The number of arrests at this year’s Lollapalooza music festival dropped to the lowest in the last five years, city emergency officials said Monday.
The Grant Park festival, which wrapped Sunday with a punk and alt-heavy lineup, was sold out for its 115,000-person capacity all four days, event organizers said.
Between Thursday and Sunday, police made nine arrests and issued seven citations or tickets, according to information from the Office of Emergency Management and Communications. There were 63 ambulance transports during the event, officials said.
Six arrests were reported Saturday, the highest single-day total, while almost a third of the ambulance transports occurred Sunday, officials said.

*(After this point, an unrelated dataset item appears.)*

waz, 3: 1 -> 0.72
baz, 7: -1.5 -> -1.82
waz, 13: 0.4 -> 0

The number of arrests at Lollapalooza has decreased each year since 2019, officials said. Citations and tickets have fluctuated more year to year, but the 2024 total was half of 2023’s, according to the city.

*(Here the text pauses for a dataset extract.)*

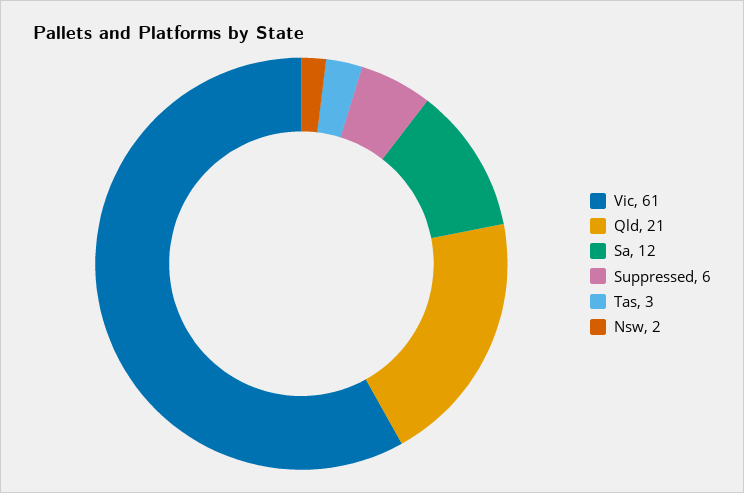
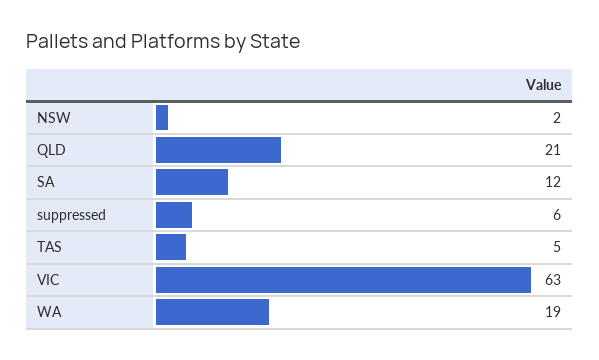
Vic: 61 -> 63
Tas: 3 -> 5
WA: none -> 19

Ald. Brian Hopkins, 2nd, chair of the City Council’s Public Safety Committee, said Monday that most of the illegal activity at Lollapalooza tends to be fence-jumping and theft.
He said police and festival security have improved at “identifying groups of people who look like they’re about to attempt a fence-jumping, so when they see that, they can flood the zone.”
Hopkins said he would suggest that Lollapalooza 2025 include an opportunity for festivalgoers who are victims of theft to fill out police reports while on-site. He said as it stands now, people whose phones or other items are stolen need to leave the grounds to make a police report.
With high humidity and temperatures mostly in the high 80s, Hopkins praised the move to hand out free water and said that may have contributed to the second-lowest number of ambulance transports since 2019.